RET 总蛋白细胞检测（Total-RET cellular assay）可监测 RET 总蛋白（包括短亚型和长亚型），并可作为 RET 磷酸化（泛特异性）检测试剂盒（Phospho-RET (pan) kit）的归一化检测工具。该试剂盒与 RET 磷酸化检测试剂盒的缓冲液兼容，因此同一份裂解液可用于分析磷酸化蛋白和总蛋白群体。

原癌基因 RET（转染重排基因，Rearranged during Transfection），又称 c-Ret，是一种受体酪氨酸激酶，主要以两种亚型存在，分别含 1072 个和 1114 个氨基酸。RET 可被胶质细胞源性神经营养因子家族配体（GFL）激活，激活后会发生二聚化，并在细胞内酪氨酸残基上发生自身磷酸化。RET 对神经系统及其他多种组织的发育至关重要。在多种人类癌症中已检测到 RET 基因改变，因此研发高选择性、高效能的 RET 激酶抑制剂对于治疗 RET 基因改变相关癌症具有重要意义。近年来，RET 还被发现与神经退行性疾病相关。

工作原理

RET 总蛋白检测原理

均相时间分辨荧光（HTRF）RET 总蛋白检测可对细胞裂解液中 RET 蛋白的表达水平进行定量。与蛋白质印迹法（Western Blot）不同，该检测为全微孔板检测模式，无需使用凝胶、进行电泳或转膜操作。

RET 总蛋白检测采用两种标记抗体：一种偶联供体荧光团，另一种偶联受体荧光团。两种抗体均对 RET 蛋白上的特定表位具有高特异性。当细胞提取物中存在 RET 蛋白时，加入这些偶联抗体后，供体荧光团与受体荧光团会近距离接触，进而产生荧光共振能量转移（FRET）信号。该信号强度与样本中 RET 蛋白的浓度直接成正比，且可通过 “免洗涤” 检测模式评估 RET 蛋白的表达水平。

- [记录数据]
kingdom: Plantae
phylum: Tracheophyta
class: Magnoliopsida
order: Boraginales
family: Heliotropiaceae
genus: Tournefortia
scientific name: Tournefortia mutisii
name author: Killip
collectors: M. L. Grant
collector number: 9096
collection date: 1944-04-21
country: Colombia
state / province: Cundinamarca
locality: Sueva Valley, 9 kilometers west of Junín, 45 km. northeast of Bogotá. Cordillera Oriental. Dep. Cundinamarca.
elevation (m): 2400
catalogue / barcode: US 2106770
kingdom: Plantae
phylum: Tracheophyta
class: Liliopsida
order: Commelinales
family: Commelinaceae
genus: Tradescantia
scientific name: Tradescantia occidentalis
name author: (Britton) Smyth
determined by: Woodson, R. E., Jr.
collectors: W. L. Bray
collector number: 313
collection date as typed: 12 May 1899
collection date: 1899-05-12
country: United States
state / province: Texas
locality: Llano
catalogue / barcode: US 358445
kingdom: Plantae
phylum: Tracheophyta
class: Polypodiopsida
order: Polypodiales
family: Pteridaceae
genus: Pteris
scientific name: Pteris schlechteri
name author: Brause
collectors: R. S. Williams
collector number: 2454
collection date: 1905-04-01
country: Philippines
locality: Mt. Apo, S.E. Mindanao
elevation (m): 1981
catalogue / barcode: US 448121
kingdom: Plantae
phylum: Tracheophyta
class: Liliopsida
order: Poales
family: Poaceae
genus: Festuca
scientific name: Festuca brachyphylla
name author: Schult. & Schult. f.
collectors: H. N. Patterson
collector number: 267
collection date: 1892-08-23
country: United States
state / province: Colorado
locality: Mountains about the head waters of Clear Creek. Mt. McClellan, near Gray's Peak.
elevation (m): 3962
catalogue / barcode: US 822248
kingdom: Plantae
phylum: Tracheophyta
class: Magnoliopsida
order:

- [待办任务]
接续介绍 RET 总蛋白检测的短文，从其最后一句之后往下写。

- [书面回答]
phospho-how-it-works-ret-total-assay-principle（图示：RET 总蛋白检测原理）

RET 总蛋白双板检测方案

双板检测方案的流程为：先在 96 孔板中培养细胞，随后进行裂解；将裂解液转移至 384 孔小体积检测板后，加入 RET 总蛋白均相时间分辨荧光检测试剂。该方案可实现对细胞存活率和融合度的监测。

phospho-how-it-works-ret-total-assay-protocol-1（图示：RET 总蛋白双板检测方案）

RET 总蛋白单板检测方案

使用均相时间分辨荧光试剂检测 RET 总蛋白时，可在同一块用于细胞培养、刺激和裂解的微孔板中完成检测，无需洗涤步骤。该专为高通量筛选（HTS）设计的方案，能在实现实验微型化的同时，保持稳定可靠的均相时间分辨荧光检测质量。

phospho-how-it-works-ret-total-assay-protocol-2（图示：RET 总蛋白单板检测方案）

检测验证

小鼠神经母细胞瘤 Neuro-2a 细胞中 RET 磷酸化的诱导

将小鼠神经母细胞瘤细胞系 Neuro-2a 以每孔 50,000 个细胞的密度，用完全培养基接种到 96 孔培养处理板中，在 37°C、5% 二氧化碳条件下孵育过夜。用浓度递增的过钒酸盐（Pervanadate）处理细胞 15 分钟，实验分为两组：一组不加小鼠胶质细胞源性神经营养因子（GDNF），另一组加入 100 纳克 / 毫升（ng/mL）的小鼠 GDNF。处理结束后，加入 50 微升（µL）补充后的 4 号裂解缓冲液，在室温下轻柔振荡裂解 30 分钟。检测阶段，取 16 微升细胞裂解液转移至 384 孔小体积白色微孔板，加入 4 微升均相时间分辨荧光 RET 磷酸化（泛特异性）或 RET 总蛋白检测试剂。孵育过夜后，记录均相时间分辨荧光信号。

结果显示：在未加入过钒酸盐的情况下，可观察到 GDNF 诱导的 RET 磷酸化；加入 6.25 微摩尔（µM）和 12.5 微摩尔过钒酸盐（可抑制酪氨酸去磷酸化）后，检测效果显著提升；单独使用 50 微摩尔过钒酸盐时，RET 磷酸化水平达到最高。

RET 总蛋白检测结果显示，在所有实验条件下，RET 总蛋白水平保持稳定，这表明高剂量过钒酸盐未导致细胞脱落。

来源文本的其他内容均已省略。